Shakespeare sat on the bed beside the grizzled old courtier. He was grateful, at least, that the Spaniard spoke passable English.
‘Look what I am reduced to, Mr Shakespeare.’ Don Antonio waved his hand in an extravagant gesture of displeasure at his surroundings. ‘Forty years ago, my father came to England in honour as secretary to Philip on his marriage to your Queen Mary. And was I not his equal in every way? Once my homes were the most gracious palaces of Aragon and Castile. In my casilla outside Madrid I
sported and dallied with princesses in courtyards of marble, to the sound of cool-flowing fountains, the scent of lemons and the colours of oleander. Even the horse I rode was scented. Now I make do with toothless country girls who stink of the stables and believe themselves well paid at half a ducat a night. Does no one in this country wash?’
Shakespeare could not contain a light laugh. Even on a summer’s day, this house was no palace and the scent of an English farmyard could be no substitute for fresh Spanish lemons. And it was true; few enough people in England had discovered the joys and profits of bathing.
‘Why do you think I am here, Mr Shakespeare?’
‘I believe you are a guest of my lord of Essex.’
‘True. But that is not why I have come here. I come here as an envoy with my good friend the Vidame de Chartres. We have an important message from Henri of France to Her Majesty Queen Elizabeth.’

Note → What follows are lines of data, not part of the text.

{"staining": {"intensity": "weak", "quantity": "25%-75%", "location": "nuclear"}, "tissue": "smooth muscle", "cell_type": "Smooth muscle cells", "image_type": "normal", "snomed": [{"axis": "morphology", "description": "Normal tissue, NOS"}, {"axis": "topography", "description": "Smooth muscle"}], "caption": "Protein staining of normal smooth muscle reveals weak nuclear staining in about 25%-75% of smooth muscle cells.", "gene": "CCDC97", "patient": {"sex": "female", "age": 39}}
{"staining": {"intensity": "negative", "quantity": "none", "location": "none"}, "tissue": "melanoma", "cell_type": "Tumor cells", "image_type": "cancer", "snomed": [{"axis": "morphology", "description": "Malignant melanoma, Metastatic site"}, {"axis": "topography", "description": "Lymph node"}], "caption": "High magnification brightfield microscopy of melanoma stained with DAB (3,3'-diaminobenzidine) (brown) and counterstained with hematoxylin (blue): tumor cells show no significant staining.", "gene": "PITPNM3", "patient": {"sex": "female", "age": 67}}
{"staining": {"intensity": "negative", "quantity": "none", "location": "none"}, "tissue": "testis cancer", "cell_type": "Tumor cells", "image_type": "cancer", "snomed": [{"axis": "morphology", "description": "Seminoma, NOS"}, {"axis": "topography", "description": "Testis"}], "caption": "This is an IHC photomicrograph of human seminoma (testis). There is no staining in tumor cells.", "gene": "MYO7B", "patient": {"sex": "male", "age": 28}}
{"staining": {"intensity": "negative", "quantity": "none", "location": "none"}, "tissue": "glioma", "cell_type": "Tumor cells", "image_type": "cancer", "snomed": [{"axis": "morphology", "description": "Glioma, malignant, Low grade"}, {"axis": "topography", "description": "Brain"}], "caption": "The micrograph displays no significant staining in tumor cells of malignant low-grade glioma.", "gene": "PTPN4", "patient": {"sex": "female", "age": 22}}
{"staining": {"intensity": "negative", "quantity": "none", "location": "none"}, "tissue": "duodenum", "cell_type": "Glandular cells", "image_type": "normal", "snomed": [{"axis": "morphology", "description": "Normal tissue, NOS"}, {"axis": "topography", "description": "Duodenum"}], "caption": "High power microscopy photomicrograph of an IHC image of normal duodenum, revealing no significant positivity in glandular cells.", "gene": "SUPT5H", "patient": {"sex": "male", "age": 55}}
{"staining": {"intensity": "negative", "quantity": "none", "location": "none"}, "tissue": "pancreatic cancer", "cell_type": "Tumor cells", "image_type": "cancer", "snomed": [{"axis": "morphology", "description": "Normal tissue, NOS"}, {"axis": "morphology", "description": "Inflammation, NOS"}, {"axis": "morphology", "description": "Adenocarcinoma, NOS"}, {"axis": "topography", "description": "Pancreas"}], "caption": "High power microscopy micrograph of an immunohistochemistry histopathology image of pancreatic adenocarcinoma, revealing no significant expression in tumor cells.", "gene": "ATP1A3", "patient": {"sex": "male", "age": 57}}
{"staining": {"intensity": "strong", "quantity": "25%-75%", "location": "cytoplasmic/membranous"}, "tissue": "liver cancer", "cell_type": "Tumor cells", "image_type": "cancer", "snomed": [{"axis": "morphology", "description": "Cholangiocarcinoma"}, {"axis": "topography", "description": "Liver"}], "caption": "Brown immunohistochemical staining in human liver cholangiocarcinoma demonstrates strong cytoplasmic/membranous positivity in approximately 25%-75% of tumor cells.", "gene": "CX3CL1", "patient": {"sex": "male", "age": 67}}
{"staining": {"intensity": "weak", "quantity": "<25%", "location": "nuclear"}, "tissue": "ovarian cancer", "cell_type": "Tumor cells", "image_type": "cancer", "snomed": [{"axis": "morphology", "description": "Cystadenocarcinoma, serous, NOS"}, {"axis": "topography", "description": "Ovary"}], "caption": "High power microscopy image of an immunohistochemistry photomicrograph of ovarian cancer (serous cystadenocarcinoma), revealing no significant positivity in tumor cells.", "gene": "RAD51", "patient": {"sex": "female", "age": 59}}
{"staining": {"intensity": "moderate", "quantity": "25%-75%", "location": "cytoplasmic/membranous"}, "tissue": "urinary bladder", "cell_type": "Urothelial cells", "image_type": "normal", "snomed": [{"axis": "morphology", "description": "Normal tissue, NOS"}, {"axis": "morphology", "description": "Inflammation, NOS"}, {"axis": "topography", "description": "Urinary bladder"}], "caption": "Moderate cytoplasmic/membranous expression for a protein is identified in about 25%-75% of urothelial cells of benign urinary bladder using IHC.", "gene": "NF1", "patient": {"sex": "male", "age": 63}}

‘Concerning the possibility of a conversion?’
‘He is, indeed, taking instructions in the Catholic faith and will soon embrace it. Then Paris will be his and France will be one for the first time in many years. But he wishes to reassure the Basilisk – I apologise, Elizabeth Tudor – whom he esteems, that he will not be a friend to Spain nor an enemy to England. The vidame and I must be admitted to her presence so that we can deliver this vital message to her personally. There are letters …’
‘And I am sure that Her Majesty will, in due course, receive you and take pleasure in your gracious company. I know she will be glad to receive assurances regarding the intentions of le roi Henri.’
Perez removed his gloves and covered Shakespeare’s hand with his own on the rumpled bedding. ‘But you are here on another matter …’
Shakespeare was struck by the delicate smoothness of the hand. He had heard it said that Spanish courtiers wore oiled gloves at night to give their hands a feminine softness and to keep them unnaturally white, but when he looked down he saw that Perez’s hand was blotched and clawlike with age. He did not enjoy its touch and recoiled at the thought of the hand upon the fresh young bodies of the peasant girls and boy who had been in his bed. He found himself thinking, too, of its caresses upon the fine body of Ana Cabral.